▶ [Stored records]
--*--

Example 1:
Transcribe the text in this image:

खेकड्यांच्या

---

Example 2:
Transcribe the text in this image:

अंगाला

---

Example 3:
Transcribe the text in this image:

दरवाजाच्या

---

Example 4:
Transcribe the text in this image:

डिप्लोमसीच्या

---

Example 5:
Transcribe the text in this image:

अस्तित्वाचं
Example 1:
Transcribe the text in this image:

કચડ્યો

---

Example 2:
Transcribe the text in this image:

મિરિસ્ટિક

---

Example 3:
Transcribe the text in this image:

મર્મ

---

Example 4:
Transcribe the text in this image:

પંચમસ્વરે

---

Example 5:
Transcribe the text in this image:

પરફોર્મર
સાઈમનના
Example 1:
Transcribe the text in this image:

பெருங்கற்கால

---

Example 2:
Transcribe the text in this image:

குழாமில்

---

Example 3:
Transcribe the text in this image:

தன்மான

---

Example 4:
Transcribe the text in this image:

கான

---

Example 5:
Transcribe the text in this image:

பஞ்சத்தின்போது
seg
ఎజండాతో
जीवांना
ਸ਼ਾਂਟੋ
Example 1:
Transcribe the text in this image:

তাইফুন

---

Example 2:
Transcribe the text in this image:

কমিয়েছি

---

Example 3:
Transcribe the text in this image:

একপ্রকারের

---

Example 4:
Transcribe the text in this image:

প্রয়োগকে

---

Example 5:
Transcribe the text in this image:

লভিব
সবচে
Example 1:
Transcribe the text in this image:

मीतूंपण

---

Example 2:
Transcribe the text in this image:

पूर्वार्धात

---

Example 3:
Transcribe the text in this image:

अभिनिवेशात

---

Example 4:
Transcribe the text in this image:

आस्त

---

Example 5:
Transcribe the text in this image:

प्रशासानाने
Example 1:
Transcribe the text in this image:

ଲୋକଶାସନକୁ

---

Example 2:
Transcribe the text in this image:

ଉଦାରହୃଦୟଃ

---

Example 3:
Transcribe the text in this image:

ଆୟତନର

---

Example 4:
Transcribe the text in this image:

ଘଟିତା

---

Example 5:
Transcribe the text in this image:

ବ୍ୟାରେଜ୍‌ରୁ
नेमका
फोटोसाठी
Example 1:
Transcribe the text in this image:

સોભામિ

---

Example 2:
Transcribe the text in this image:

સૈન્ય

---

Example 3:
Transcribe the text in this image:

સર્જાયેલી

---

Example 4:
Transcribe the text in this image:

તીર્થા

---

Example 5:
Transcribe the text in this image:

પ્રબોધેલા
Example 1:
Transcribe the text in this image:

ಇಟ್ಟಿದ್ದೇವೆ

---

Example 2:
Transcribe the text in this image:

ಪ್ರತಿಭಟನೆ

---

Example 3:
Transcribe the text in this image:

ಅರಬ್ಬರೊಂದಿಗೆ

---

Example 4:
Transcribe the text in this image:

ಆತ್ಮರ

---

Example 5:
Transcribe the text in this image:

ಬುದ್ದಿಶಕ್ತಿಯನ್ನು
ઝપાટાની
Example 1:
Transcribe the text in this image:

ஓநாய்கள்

--*--

▶ [OBJECTIVE]
Arrange every line of the rows above into a numbered list, omitting the blank lines.

▶ [THE REPLY]
1. Example 1:
2. Transcribe the text in this image:
3. खेकड्यांच्या
4. ---
5. Example 2:
6. Transcribe the text in this image:
7. अंगाला
8. ---
9. Example 3:
10. Transcribe the text in this image:
11. दरवाजाच्या
12. ---
13. Example 4:
14. Transcribe the text in this image:
15. डिप्लोमसीच्या
16. ---
17. Example 5:
18. Transcribe the text in this image:
19. अस्तित्वाचं
20. Example 1:
21. Transcribe the text in this image:
22. કચડ્યો
23. ---
24. Example 2:
25. Transcribe the text in this image:
26. મિરિસ્ટિક
27. ---
28. Example 3:
29. Transcribe the text in this image:
30. મર્મ
31. ---
32. Example 4:
33. Transcribe the text in this image:
34. પંચમસ્વરે
35. ---
36. Example 5:
37. Transcribe the text in this image:
38. પરફોર્મર
39. સાઈમનના
40. Example 1:
41. Transcribe the text in this image:
42. பெருங்கற்கால
43. ---
44. Example 2:
45. Transcribe the text in this image:
46. குழாமில்
47. ---
48. Example 3:
49. Transcribe the text in this image:
50. தன்மான
51. ---
52. Example 4:
53. Transcribe the text in this image:
54. கான
55. ---
56. Example 5:
57. Transcribe the text in this image:
58. பஞ்சத்தின்போது
59. seg
60. ఎజండాతో
61. जीवांना
62. ਸ਼ਾਂਟੋ
63. Example 1:
64. Transcribe the text in this image:
65. তাইফুন
66. ---
67. Example 2:
68. Transcribe the text in this image:
69. কমিয়েছি
70. ---
71. Example 3:
72. Transcribe the text in this image:
73. একপ্রকারের
74. ---
75. Example 4:
76. Transcribe the text in this image:
77. প্রয়োগকে
78. ---
79. Example 5:
80. Transcribe the text in this image:
81. লভিব
82. সবচে
83. Example 1:
84. Transcribe the text in this image:
85. मीतूंपण
86. ---
87. Example 2:
88. Transcribe the text in this image:
89. पूर्वार्धात
90. ---
91. Example 3:
92. Transcribe the text in this image:
93. अभिनिवेशात
94. ---
95. Example 4:
96. Transcribe the text in this image:
97. आस्त
98. ---
99. Example 5:
100. Transcribe the text in this image:
101. प्रशासानाने
102. Example 1:
103. Transcribe the text in this image:
104. ଲୋକଶାସନକୁ
105. ---
106. Example 2:
107. Transcribe the text in this image:
108. ଉଦାରହୃଦୟଃ
109. ---
110. Example 3:
111. Transcribe the text in this image:
112. ଆୟତନର
113. ---
114. Example 4:
115. Transcribe the text in this image:
116. ଘଟିତା
117. ---
118. Example 5:
119. Transcribe the text in this image:
120. ବ୍ୟାରେଜ୍‌ରୁ
121. नेमका
122. फोटोसाठी
123. Example 1:
124. Transcribe the text in this image:
125. સોભામિ
126. ---
127. Example 2:
128. Transcribe the text in this image:
129. સૈન્ય
130. ---
131. Example 3:
132. Transcribe the text in this image:
133. સર્જાયેલી
134. ---
135. Example 4:
136. Transcribe the text in this image:
137. તીર્થા
138. ---
139. Example 5:
140. Transcribe the text in this image:
141. પ્રબોધેલા
142. Example 1:
143. Transcribe the text in this image:
144. ಇಟ್ಟಿದ್ದೇವೆ
145. ---
146. Example 2:
147. Transcribe the text in this image:
148. ಪ್ರತಿಭಟನೆ
149. ---
150. Example 3:
151. Transcribe the text in this image:
152. ಅರಬ್ಬರೊಂದಿಗೆ
153. ---
154. Example 4:
155. Transcribe the text in this image:
156. ಆತ್ಮರ
157. ---
158. Example 5:
159. Transcribe the text in this image:
160. ಬುದ್ದಿಶಕ್ತಿಯನ್ನು
161. ઝપાટાની
162. Example 1:
163. Transcribe the text in this image:
164. ஓநாய்கள்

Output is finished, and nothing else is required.